TASK TO COMPLETE:
Below are the entries; count the lines in them that contain the word "Souvenir" and give only the number.

[Extracted data entries]
BEGIN

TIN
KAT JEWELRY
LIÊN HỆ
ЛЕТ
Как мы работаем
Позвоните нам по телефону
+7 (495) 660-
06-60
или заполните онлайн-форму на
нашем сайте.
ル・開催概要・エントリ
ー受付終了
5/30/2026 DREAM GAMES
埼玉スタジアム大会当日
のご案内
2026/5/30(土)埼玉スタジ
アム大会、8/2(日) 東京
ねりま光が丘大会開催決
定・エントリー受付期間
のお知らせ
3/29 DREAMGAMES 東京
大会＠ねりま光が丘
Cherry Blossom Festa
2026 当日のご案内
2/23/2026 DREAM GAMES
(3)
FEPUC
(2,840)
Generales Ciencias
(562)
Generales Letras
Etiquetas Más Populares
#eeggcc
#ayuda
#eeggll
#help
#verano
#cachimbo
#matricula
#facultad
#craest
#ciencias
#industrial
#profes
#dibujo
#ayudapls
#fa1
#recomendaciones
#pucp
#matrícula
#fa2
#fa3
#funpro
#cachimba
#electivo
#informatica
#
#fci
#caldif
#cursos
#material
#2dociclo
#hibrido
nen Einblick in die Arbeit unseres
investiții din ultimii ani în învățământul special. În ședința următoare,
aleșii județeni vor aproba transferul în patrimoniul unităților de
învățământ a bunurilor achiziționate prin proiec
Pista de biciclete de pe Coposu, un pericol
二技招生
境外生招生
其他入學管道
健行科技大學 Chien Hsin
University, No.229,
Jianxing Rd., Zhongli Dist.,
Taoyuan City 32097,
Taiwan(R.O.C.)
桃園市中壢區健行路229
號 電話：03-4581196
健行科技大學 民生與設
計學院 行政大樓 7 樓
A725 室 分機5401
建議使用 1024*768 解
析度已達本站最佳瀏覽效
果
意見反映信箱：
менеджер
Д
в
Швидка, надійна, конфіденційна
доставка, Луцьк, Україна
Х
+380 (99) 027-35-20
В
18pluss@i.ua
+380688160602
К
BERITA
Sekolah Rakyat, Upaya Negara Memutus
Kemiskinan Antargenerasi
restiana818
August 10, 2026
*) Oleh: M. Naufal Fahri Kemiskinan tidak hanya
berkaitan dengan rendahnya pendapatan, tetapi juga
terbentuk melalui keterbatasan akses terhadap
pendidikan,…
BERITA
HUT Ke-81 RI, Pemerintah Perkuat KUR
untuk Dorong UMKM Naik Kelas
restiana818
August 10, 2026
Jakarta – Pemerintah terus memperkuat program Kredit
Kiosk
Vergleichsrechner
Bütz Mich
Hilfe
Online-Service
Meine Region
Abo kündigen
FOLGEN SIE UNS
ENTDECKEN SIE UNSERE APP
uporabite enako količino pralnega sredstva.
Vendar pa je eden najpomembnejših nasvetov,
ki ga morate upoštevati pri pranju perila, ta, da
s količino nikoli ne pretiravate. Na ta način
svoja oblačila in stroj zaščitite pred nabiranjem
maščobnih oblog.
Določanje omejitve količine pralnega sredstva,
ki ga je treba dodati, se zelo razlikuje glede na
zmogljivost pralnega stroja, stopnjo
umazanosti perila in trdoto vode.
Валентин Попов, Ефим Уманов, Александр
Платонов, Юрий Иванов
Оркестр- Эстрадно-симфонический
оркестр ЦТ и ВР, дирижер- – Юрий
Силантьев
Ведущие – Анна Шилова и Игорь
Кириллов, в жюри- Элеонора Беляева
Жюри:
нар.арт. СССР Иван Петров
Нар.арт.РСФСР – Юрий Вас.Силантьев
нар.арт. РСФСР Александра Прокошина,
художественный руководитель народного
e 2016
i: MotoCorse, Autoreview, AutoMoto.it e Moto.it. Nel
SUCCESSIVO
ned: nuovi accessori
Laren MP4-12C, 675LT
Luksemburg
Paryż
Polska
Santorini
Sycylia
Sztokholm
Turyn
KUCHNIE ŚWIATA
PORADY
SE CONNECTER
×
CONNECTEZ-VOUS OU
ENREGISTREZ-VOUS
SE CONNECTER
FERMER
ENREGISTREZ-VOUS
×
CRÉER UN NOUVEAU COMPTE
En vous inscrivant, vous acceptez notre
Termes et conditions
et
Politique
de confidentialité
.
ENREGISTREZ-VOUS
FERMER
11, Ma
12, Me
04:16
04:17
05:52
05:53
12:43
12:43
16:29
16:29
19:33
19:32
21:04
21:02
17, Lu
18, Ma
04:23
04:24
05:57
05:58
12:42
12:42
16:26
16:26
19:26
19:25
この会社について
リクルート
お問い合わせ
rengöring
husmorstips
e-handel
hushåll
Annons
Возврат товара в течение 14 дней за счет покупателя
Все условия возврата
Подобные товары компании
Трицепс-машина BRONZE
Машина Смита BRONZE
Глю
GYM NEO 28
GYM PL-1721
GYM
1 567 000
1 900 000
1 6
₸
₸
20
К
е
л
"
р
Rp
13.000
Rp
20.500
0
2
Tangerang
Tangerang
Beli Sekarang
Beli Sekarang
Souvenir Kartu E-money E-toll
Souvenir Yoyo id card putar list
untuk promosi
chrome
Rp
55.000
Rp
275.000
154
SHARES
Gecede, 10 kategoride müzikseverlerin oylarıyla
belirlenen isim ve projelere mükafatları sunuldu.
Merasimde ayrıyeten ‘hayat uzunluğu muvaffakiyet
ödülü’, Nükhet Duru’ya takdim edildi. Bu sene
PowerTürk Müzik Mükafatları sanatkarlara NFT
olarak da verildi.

END

ANSWER SPACE:
2